El presunto asesino vuelve a la casa de los horrores de Majadahonda

Efectivos de la Guardia Civil junto al detenido tras el registro efectuado en la casa de Majadahonda
Efectivos de la Guardia Civil junto al detenido tras el registro efectuado en la casa de Majadahonda

La Guardia Civil reanudará esta tarde el registro iniciado a las once de la mañana en la vivienda de Majadahonda, en presencia de su propietario, detenido como principal sospechoso de la desaparición a comienzos de mes de su inquilina.

La Guardia Civil reanudará esta tarde el registro iniciado a las once de la mañana en la vivienda de Majadahonda, en presencia de su propietario, detenido como principal sospechoso de la desaparición a comienzos de mes de su inquilina, una mujer de nacionalidad argentina de 55 años.

En torno a las 10:30 horas, el detenido, que se encuentra en prisión provisional desde hace unas semanas, llegaba esposado hasta esta vivienda, un chalé adosado de protección oficial, situado en el número seis de la calle de Sacedilla en el municipio madrileño de Majadahonda.

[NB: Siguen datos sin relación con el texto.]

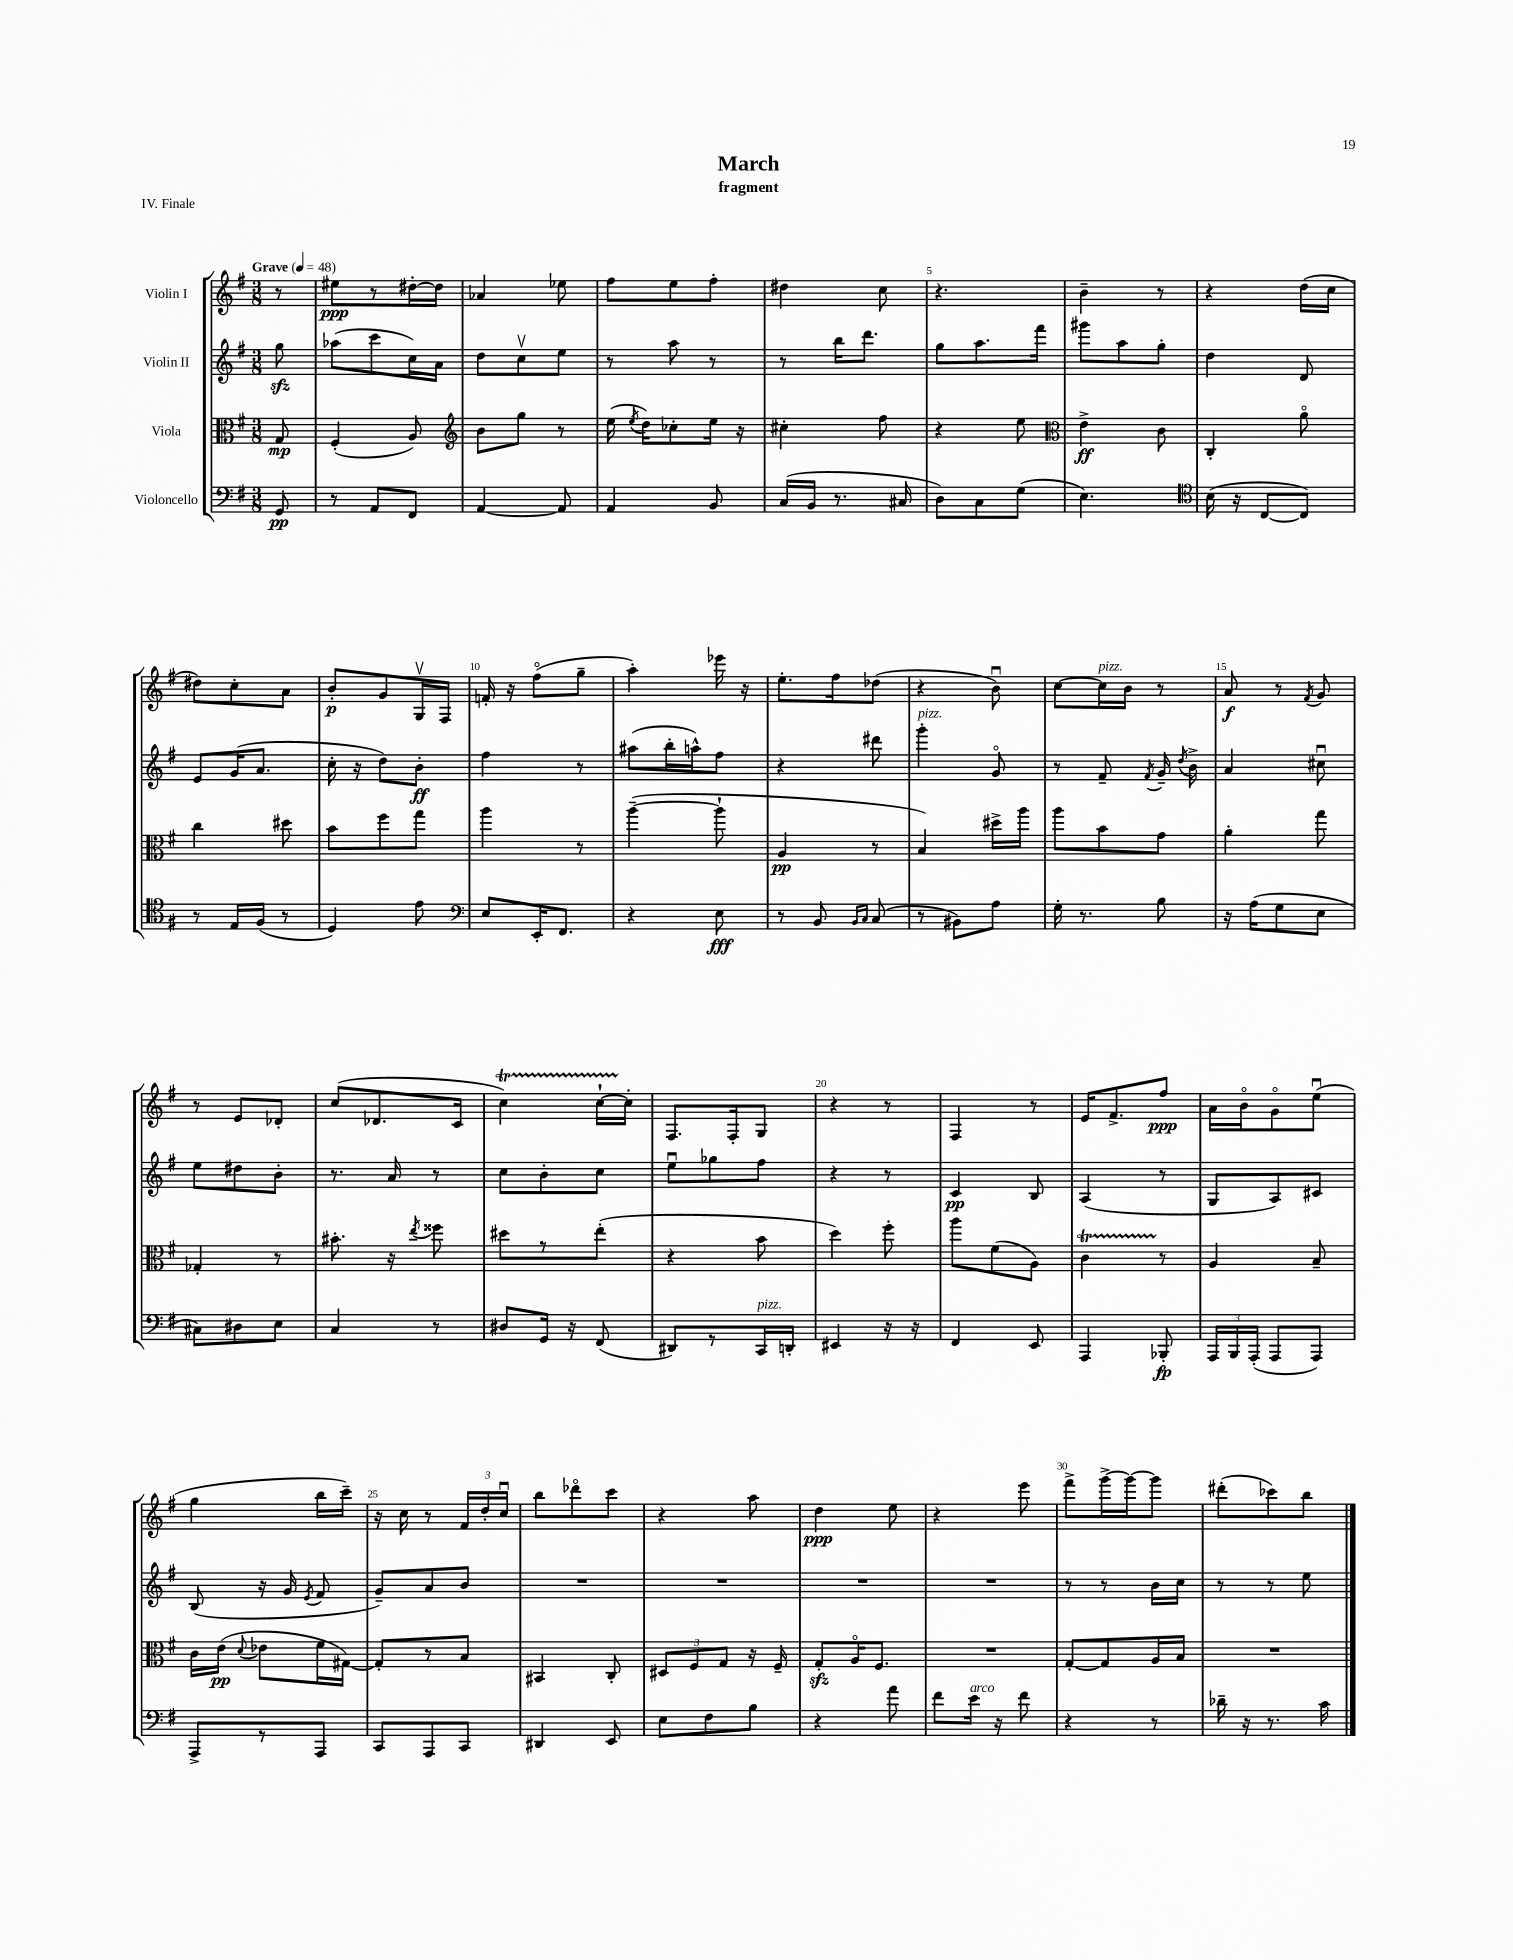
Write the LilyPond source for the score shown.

\header { title = "March" subtitle = "fragment" piece = "IV. Finale" }
<<
\new StaffGroup <<
\new Staff = "s0" \with { instrumentName = "Violin I" } {
    \clef treble \key g \major \numericTimeSignature \time 3/8 \partial 8 \tempo "Grave" 4 = 48
    \autoBeamOff r8 |
    eis''8[\ppp r8 dis''16~-. dis''16] |
    aes'4 ees''8 |
    fis''8[ e''8 fis''8]-. |
    dis''4 c''8 |
    r4. |
    b'4-- r8 |
    r4 d''16[( c''16] |
    dis''8[) c''8-. a'8] |
    b'8[-.\p g'8 g16\upbow fis16] |
    f'16-. r16 fis''8[\flageolet( g''8]-- |
    a''4-.) ees'''16 r16 |
    e''8.[-. fis''16 des''8]( |
    r4 b'8\downbow) |
    c''8[~ c''16^\markup { \italic "pizz." } b'16] r8 |
    a'8\f r8 \acciaccatura { fis'8 } g'8 |
    r8 e'8[ des'8]-. |
    c''8[( des'8. c'16] |
    c''4\startTrillSpan) c''16[~-! c''16]-.\stopTrillSpan |
    fis8.[ fis16-. g8] |
    r4 r8 |
    fis4 r8 |
    e'16[ fis'8.-> fis''8]\ppp |
    a'16[ b'16\flageolet g'8\flageolet e''8]\downbow( |
    g''4 b''16[ c'''16]--) |
    r16 c''16 r8 \tuplet 3/2 { fis'16[ d''16-. c''16]\downbow } |
    b''8[ des'''8\flageolet c'''8] |
    r4 a''8 |
    d''4\ppp e''8 |
    r4 e'''8 |
    fis'''8[-> g'''16~-> g'''16~ g'''8] |
    dis'''8[-.( ces'''8) b''8] \bar "|." |
}
\new Staff = "s1" \with { instrumentName = "Violin II" } {
    \clef treble \key g \major \numericTimeSignature \time 3/8 \partial 8
    \autoBeamOff g''8\sfz |
    aes''8[( c'''8 c''16) a'16] |
    d''8[ c''8\upbow e''8] |
    r8 a''8 r8 |
    r8 b''16[ d'''8.] |
    g''8[ a''8. fis'''16] |
    gis'''8[ a''8 g''8]-. |
    d''4 d'8 |
    e'8[ g'16( a'8.] |
    c''16-. r16 d''8[) b'8]-.\ff |
    fis''4 r8 |
    ais''8[( b''16-. a''16-^) fis''8] |
    r4 dis'''8 |
    g'''4-.^\markup { \italic "pizz." } g'8\flageolet |
    r8 fis'8-- \acciaccatura { fis'8 } g'16-- \acciaccatura { d''8 } b'16-> |
    a'4 cis''8\downbow |
    e''8[ dis''8 b'8]-. |
    r8. a'16 r8 |
    c''8[ b'8-. c''8] |
    e''8[\downbow ges''8 fis''8] |
    r4 r8 |
    c'4\pp b8 |
    a4( r8 |
    g8[ a8) cis'8] |
    b8( r16 g'16 \acciaccatura { e'8 } fis'8 |
    g'8[--) a'8 b'8] |
    R4. |
    R4. |
    R4. |
    R4. |
    r8 r8 b'16[ c''16] |
    r8 r8 e''8 \bar "|." |
}
\new Staff = "s2" \with { instrumentName = "Viola" } {
    \clef alto \key g \major \numericTimeSignature \time 3/8 \partial 8
    \autoBeamOff g8\mp |
    fis4-.( a8) |
    \clef treble b'8[ g''8] r8 |
    e''16( \acciaccatura { e''8 } d''16[) ces''8-. e''16] r16 |
    cis''4-. fis''8 |
    r4 e''8 |
    \clef alto e'4->\ff c'8 |
    c4-. a'8\flageolet |
    c''4 dis''8 |
    b'8[ fis''8 g''8] |
    a''4 r8 |
    a''4~--( a''8-! |
    a4\pp r8 |
    b4) dis''16[-> a''16] |
    a''8[ b'8 g'8] |
    a'4-. g''8 |
    ges4-. r8 |
    bis'8.-. r16 \acciaccatura { e''8 } fisis''8 |
    dis''8[ r8 e''8]-.( |
    r4 b'8 |
    d''4) fis''8-. |
    a''8[ fis'8( a8]) |
    c'4\startTrillSpan r8\stopTrillSpan |
    a4 b8-- |
    c'16[ e'16]\pp( \appoggiatura { d'8 } ees'8[ fis'16 gis16]~) |
    gis8[-. r8 b8] |
    bis,4 c8-. |
    \tuplet 3/2 { dis8[ fis8 g8] } r16 fis16-- |
    g8[-.\sfz a16\flageolet fis8.] |
    R4. |
    g8[~-. g8 a16 b16] |
    R4. \bar "|." |
}
\new Staff = "s3" \with { instrumentName = "Violoncello" } {
    \clef bass \key g \major \numericTimeSignature \time 3/8 \partial 8
    \autoBeamOff g,8\pp |
    r8 a,8[ fis,8] |
    a,4~ a,8 |
    a,4 b,8 |
    c16[( b,16] r8. cis16 |
    d8[) c8 g8]( |
    e4.) |
    \clef tenor b16( r16 c8[~ c8]) |
    r8 e16[ fis16]( r8 |
    d4) e'8 |
    \clef bass e8[ e,16-. fis,8.] |
    r4 e8\fff |
    r8 b,8 \grace { b,16[ c16] } c8( |
    r8 bis,8[) a8] |
    g16-. r8. b8 |
    r16 a16[( g8 e8] |
    cis8[) dis8 e8] |
    c4 r8 |
    dis8[ g,16] r16 fis,8( |
    dis,8[) r8 c,16^\markup { \italic "pizz." } d,16]-. |
    eis,4 r16 r16 |
    fis,4 e,8 |
    a,,4 bes,,8-.\fp |
    \tuplet 3/2 { a,,16[ b,,16 a,,16]-.( } a,,8[ a,,8]) |
    a,,8[-> r8 a,,8] |
    c,8[ a,,8 c,8] |
    dis,4 e,8 |
    e8[ fis8 b8] |
    r4 a'8 |
    fis'8[ e'16]^\markup { \italic "arco" } r16 fis'8 |
    r4 r8 |
    des'16-- r16 r8. c'16 \bar "|." |
}
>>
>>
\layout { \context { \Score \override BarNumber.break-visibility = ##(#f #t #t) barNumberVisibility = #(every-nth-bar-number-visible 5) } }
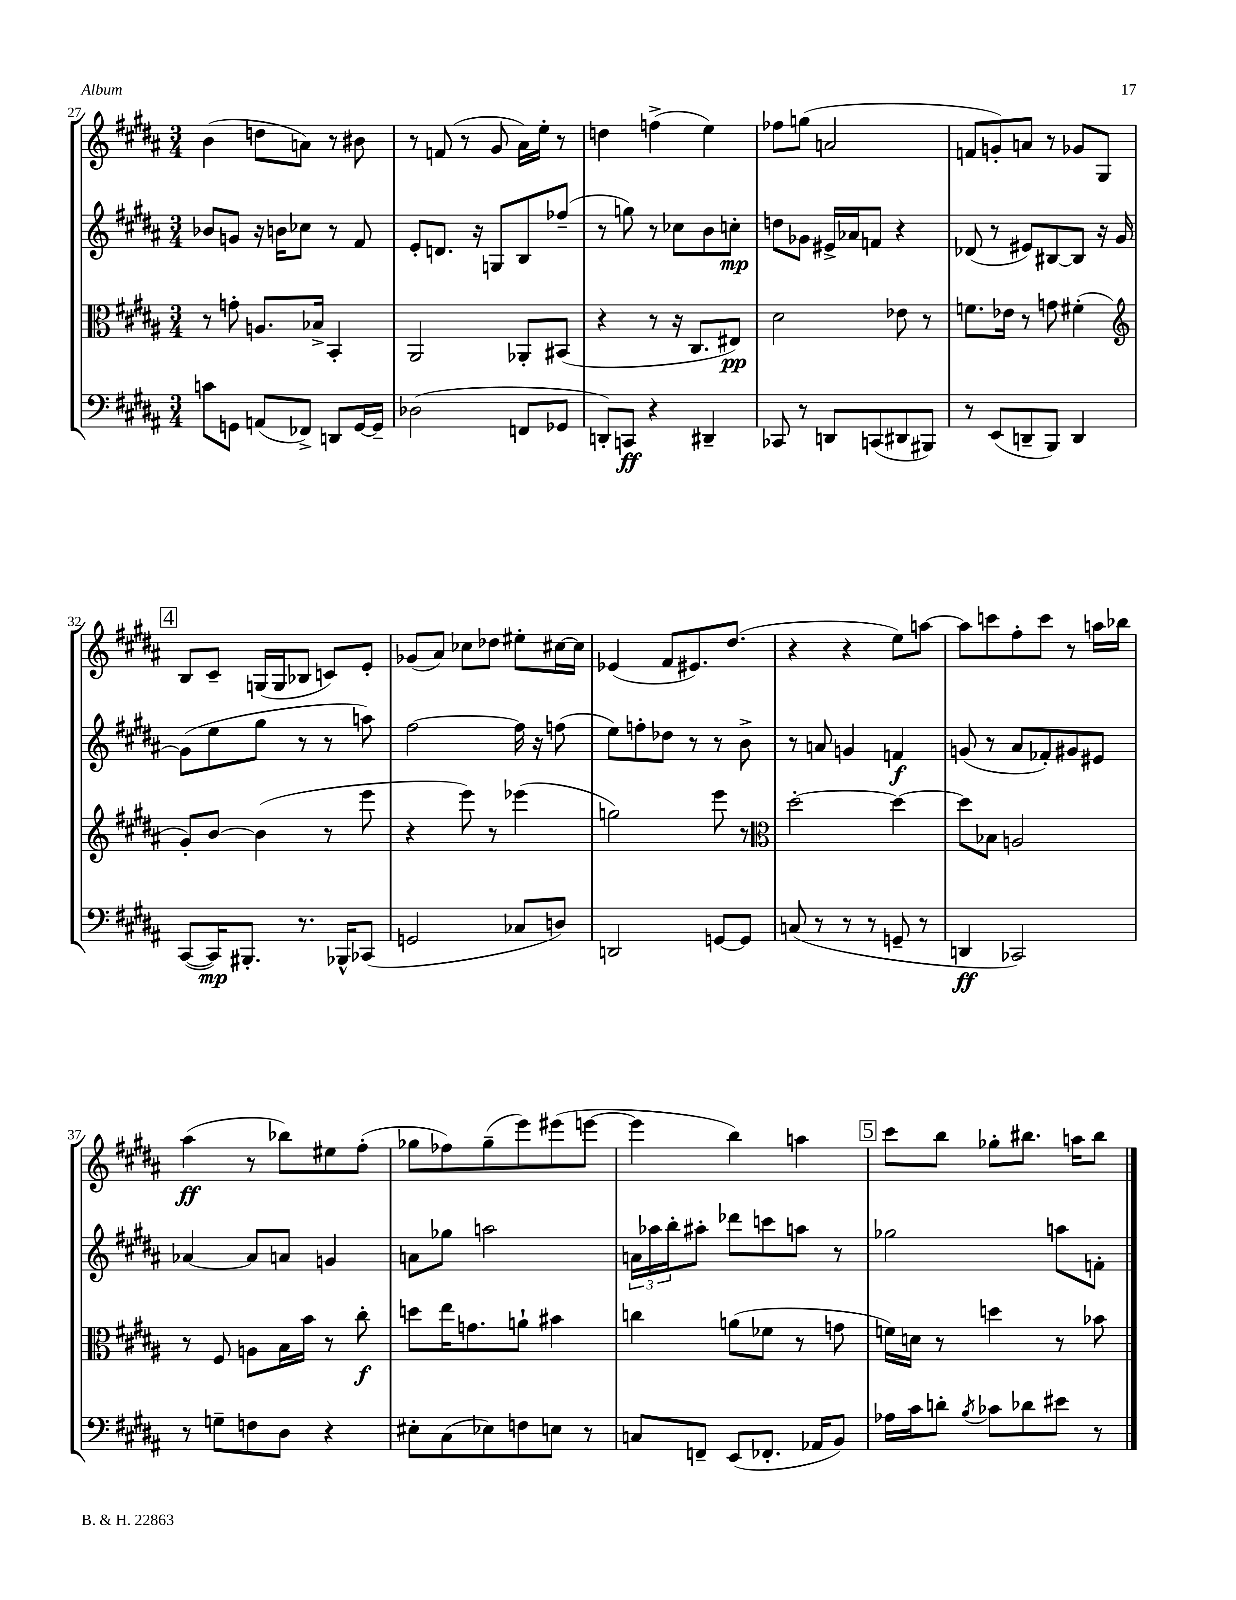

Más de cuatro horas después, el hombre, de nacionalidad española y 32 años, salía de la casa con la cara tapada por una cazadora y acompañado por agentes que le han conducido hasta el coche policial camuflado para ser trasladado de nuevo a prisión, mientras en la calle algunos vecinos le gritaban "asesino"e "hijo de puta".

Después de comer, los agentes y el detenido volverán a la vivienda, han informado a Efe fuentes de la investigación que han señalado que en esta primera inspección el supuesto autor se ha mantenido "más frío que el hielo"y no ha desvelado ningún dato a los agentes.

El principal sospechoso ha presenciado, junto a su abogado y el secretario judicial, la inspección ocular practicada por los especialistas de Científica de la Guardia Civil desde las 11.00 horas y que ha sido seguido por decenas de medios de comunicación apostados a la puerta del chalé, que mantiene las persianas de sus tres ventanas cerradas a cal y canto.

Solo algunos vecinos curioseaban esta mañana atraídos por la expectación mediática que se ha generado. Uno de ellos ha manifestado a los periodistas que el propietario de la vivienda no pasaba mucho por la casa, que era "gracioso", contaba "buenos chistes"y estaba aprendiendo euskera.

Fuentes de la investigación han informado a Efe que la nueva inspección ocular tiene como objetivo recabar pruebas que esclarezcan lo sucedido con Adriana, la inquilina argentina de la que desde principios de mes nada se sabe.

Los investigadores trabajan con la principal hipótesis de que el casero la mató, la descuartizó, y la metió en bolsas para tirarlas a la basura.

Así, se están buscando restos en el vertedero de Pinto, donde se ha ordenado que se no arroje más basuras hasta que no termine la inspección que se prevé larga, apuntan las fuentes consultadas.

También se siguen analizando los restos encontrados en una trituradora de carne casera hallada en la vivienda para determinar si son humanos o no y, si lo son, si se corresponden con esta persona. También se estudian algunos vestigios de sangre.

Mientras, la Guardia Civil ha dado con el vehículo de la desaparecida en Móstoles, en las inmediaciones de la vivienda donde reside el detenido que, según las fuentes, ha estado en tratamiento por problemas psiquiátricos y en la que se ha encontrado el teléfono móvil de la mujer.

Los agentes ya cuentan también con el listado de los últimos inquilinos del adosado, aunque la investigación se ciñe a este caso, pues solo de este existe una denuncia presentada por la familia de Adriana el pasado día 6.